§ Provided passage

┌──


    Monday, February 13, 2017

    lecture 10: calculus of vector functions

    We'll differentiate and integrate vector functions (11.6 and 11.7) and review a bit by writing parametric equations for tangent lines to space curves.

    week four discussion

    You'll be reviewing for exam one this week. Bring your toughest questions. Look on the discussion tab for this week's problems.

    Friday, February 10, 2017

    lecture 9: calculus of vector functions

    We'll spend more time talking about lines and curves in $\mathbb{R}^3$ (11.5). Then we will figure out how to differentiate vector functions (11.6).

    Wednesday, February 8, 2017

    lecture 8: lines and curves in $\mathbb{R}^3$

    We'll decide if two lines are parallel, intersecting, or skew (not parallel, not intersecting). Then we'll parametrize a curve or two (11.5).

    Monday, February 6, 2017

    lecture 7: lines in $\mathbb{R}^3$

    After doing one more cross product example, we'll write parametrized equations for lines in $\mathbb{R}^3$ (11.5). We'll figure out how to tell if a particular point is on the line, and we'll project the line onto one of the coordinate planes and figure out how to describe the projected line with parametric and Cartesian equations. If there is time, we'll try to decide if two specified lines are parallel, intersecting, or skew (not parallel, not intersecting).



    Friday, February 3, 2017

    lecture 6: cross products in $\mathbb{R}^3$

    We'll wrap up the dot product and look at the cross product (11.4). We'll use cross products to determine the area of parallelograms and triangles in $\mathbb{R}^3$. You'll play with additional examples in discussion next week.

└──

§ Exercises to complete
1. In the lecture schedule, which sections of the book does lecture 10 cover when differentiating and integrating vector functions?
2. Please copy the part of the lecture schedule starting with "lecture 7: lines" and going on through "discussion next week.".

Stored dataset items

┌──

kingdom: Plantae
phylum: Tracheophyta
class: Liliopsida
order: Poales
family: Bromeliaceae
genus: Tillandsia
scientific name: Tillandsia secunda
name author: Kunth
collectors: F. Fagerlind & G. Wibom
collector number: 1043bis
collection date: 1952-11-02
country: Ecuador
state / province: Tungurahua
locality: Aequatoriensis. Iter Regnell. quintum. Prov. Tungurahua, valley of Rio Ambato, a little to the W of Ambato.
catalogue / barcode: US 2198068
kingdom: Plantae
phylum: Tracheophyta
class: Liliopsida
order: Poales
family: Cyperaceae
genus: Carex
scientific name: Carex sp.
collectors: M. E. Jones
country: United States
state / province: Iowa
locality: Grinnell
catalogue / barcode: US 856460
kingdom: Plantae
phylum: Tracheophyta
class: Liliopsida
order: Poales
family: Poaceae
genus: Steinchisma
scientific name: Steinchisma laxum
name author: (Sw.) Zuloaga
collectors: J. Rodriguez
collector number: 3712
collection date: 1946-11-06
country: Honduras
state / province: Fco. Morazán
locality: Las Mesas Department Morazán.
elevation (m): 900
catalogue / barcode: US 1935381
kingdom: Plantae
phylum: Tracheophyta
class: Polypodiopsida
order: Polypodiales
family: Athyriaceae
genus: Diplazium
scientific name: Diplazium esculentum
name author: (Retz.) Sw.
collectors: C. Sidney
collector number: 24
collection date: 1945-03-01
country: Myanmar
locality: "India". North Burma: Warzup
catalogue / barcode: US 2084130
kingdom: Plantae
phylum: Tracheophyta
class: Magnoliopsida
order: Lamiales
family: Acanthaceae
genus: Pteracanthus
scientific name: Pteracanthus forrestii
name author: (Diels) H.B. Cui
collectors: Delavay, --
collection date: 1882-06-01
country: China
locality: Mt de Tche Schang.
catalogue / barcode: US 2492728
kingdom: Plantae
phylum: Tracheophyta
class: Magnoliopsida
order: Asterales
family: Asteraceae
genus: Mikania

└──

§ Solutions to the tasks
1. Sections 11.6 and 11.7.

2.
lecture 7: lines in $\mathbb{R}^3$

    After doing one more cross product example, we'll write parametrized equations for lines in $\mathbb{R}^3$ (11.5). We'll figure out how to tell if a particular point is on the line, and we'll project the line onto one of the coordinate planes and figure out how to describe the projected line with parametric and Cartesian equations. If there is time, we'll try to decide if two specified lines are parallel, intersecting, or skew (not parallel, not intersecting).



    Friday, February 3, 2017

    lecture 6: cross products in $\mathbb{R}^3$

    We'll wrap up the dot product and look at the cross product (11.4). We'll use cross products to determine the area of parallelograms and triangles in $\mathbb{R}^3$. You'll play with additional examples in discussion next week.